Blackstone has been harvesting exits from India for the past couple of years. In April 2021, it sold its 38% stake in Aakash Education Services to Byju’s for $1 billion. And in March 2023, it sold its 20.5% stake in Sona Comstar for $640 million in block deals in the open market.
The PE giant, which has assets under management of over $1 trillion globally, entered India’s healthcare segment in 2023 by acquiring Hyderabad-based Care Hospitals. The latter, in turn, agreed to acquire a controlling stake in Kerala-based KIMS Healthcare. Blackstone’s cumulative investment in both assets was over $1 billion.
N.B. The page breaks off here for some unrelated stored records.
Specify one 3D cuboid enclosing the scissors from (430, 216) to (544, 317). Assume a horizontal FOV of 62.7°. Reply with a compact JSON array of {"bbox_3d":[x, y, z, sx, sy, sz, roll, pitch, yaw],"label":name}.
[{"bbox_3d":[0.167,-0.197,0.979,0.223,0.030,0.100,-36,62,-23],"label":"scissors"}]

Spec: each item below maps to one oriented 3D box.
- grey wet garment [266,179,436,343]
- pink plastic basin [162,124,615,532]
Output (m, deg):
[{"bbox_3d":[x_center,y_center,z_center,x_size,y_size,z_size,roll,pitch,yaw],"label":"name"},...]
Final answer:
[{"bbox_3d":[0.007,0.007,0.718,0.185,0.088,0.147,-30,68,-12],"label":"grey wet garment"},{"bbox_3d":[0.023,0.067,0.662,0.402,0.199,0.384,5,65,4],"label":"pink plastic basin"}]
It also owns IT services business Mphasis Ltd and acquired a controlling stake in visa and passport services company VFS Global for $1.87 billion in 2021.
In February 2023, Blackstone’s chief operating officer Jon Gray said India is the firm’s second biggest market outside the US, after the UK.
“The fundamentals here for long-term growth are outstanding: young population, hundreds of millions of people who speak English, more engineers than anywhere else in the world, a very low-cost place to do business, entrepreneurial people and a government now that is oriented towards growth. And we believe as more infrastructure comes into this country, it can continue to grow at a much faster rate than the rest of the world,” Gray told reporters, according to a Mint report.